With people being cooped into their homes for long spells, tempers are running high. Families are finding it hard to get along. Friends are more irritable, highly strung, sleepless, restless, depressed, helpless and very angry. They all want to step out of their homes. Some can't even peep out of their windows as they hear gunshots.

Days later, I manage to visit most of them, negotiating my way through groups of protesters, security personnel and empty streets. Some of my friends look like they just got released from jail. Others are unusually quiet. Some cry. Some even curse saying that we should all get bombed together, instead of a few being shot every day. Anger is hurt turned inside out, said one.

An Update:

Since December 2010, SMS services resumed only to post-paid customers in Kashmir. Several leaders of the separatist amalgam of the Valley, the Hurriyat, are still behind bars since their arrest last summer. And so is President Mian Qayum of the Bar Association. In the last few months, almost 5,000 preventive arrests have been made by the security agencies.

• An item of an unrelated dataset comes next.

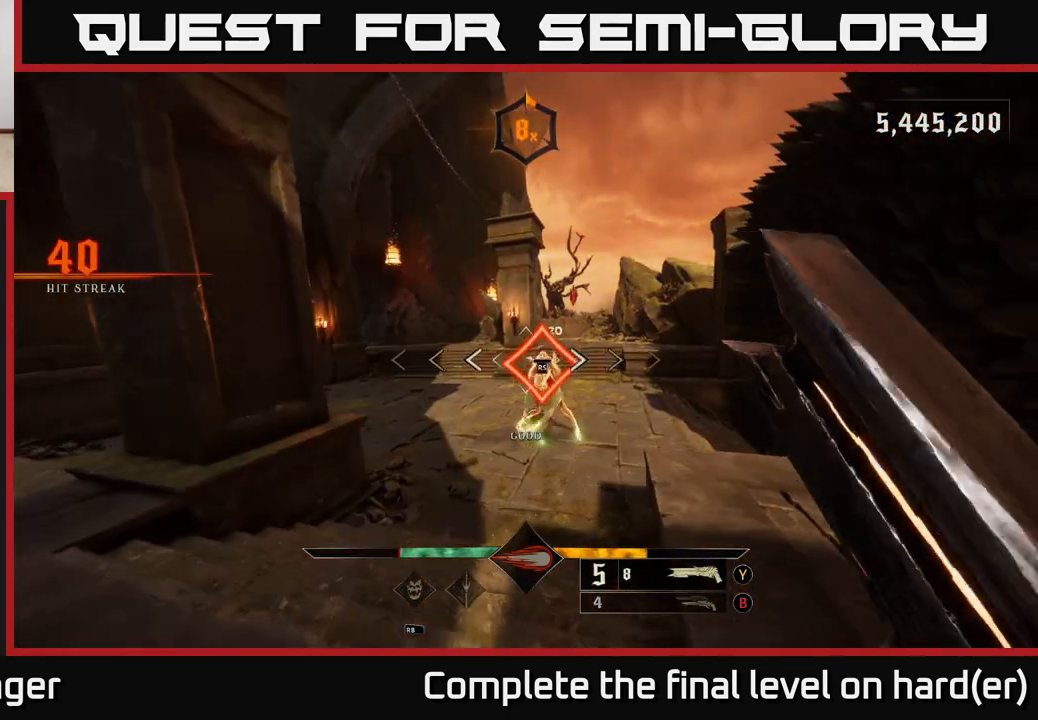
{"buttons": [], "left_stick": "center", "right_stick": "down-left", "events": [[67, "left_stick", "center"], [217, "right_stick", "right"], [300, "right_stick", "down-right"], [500, "right_stick", "down-left"]]}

The state is readying itself for summer. There are talks of building a new prison. Local newspapers have been warned by the government from refraining from carrying news about Egypt, Tunisia and Lybia. Meanwhile, no one has been accountable for the 123 killings since January 2010. The victims' families are still running from pillar to post.

(Dilnaz Boga is a journalist from Mumbai. She worked for Srinagar-based website Kashmir Dispatch in Jammu and Kashmir in 2010. In 2005, she shot a documentary 'Invisible Kashmir: The other side of Jannat' on the psychological impact of human rights violations on the children in Kashmir. She has just been awarded the Agence France-Presse Kate Webb Prize for her courageous work in Kashmir.)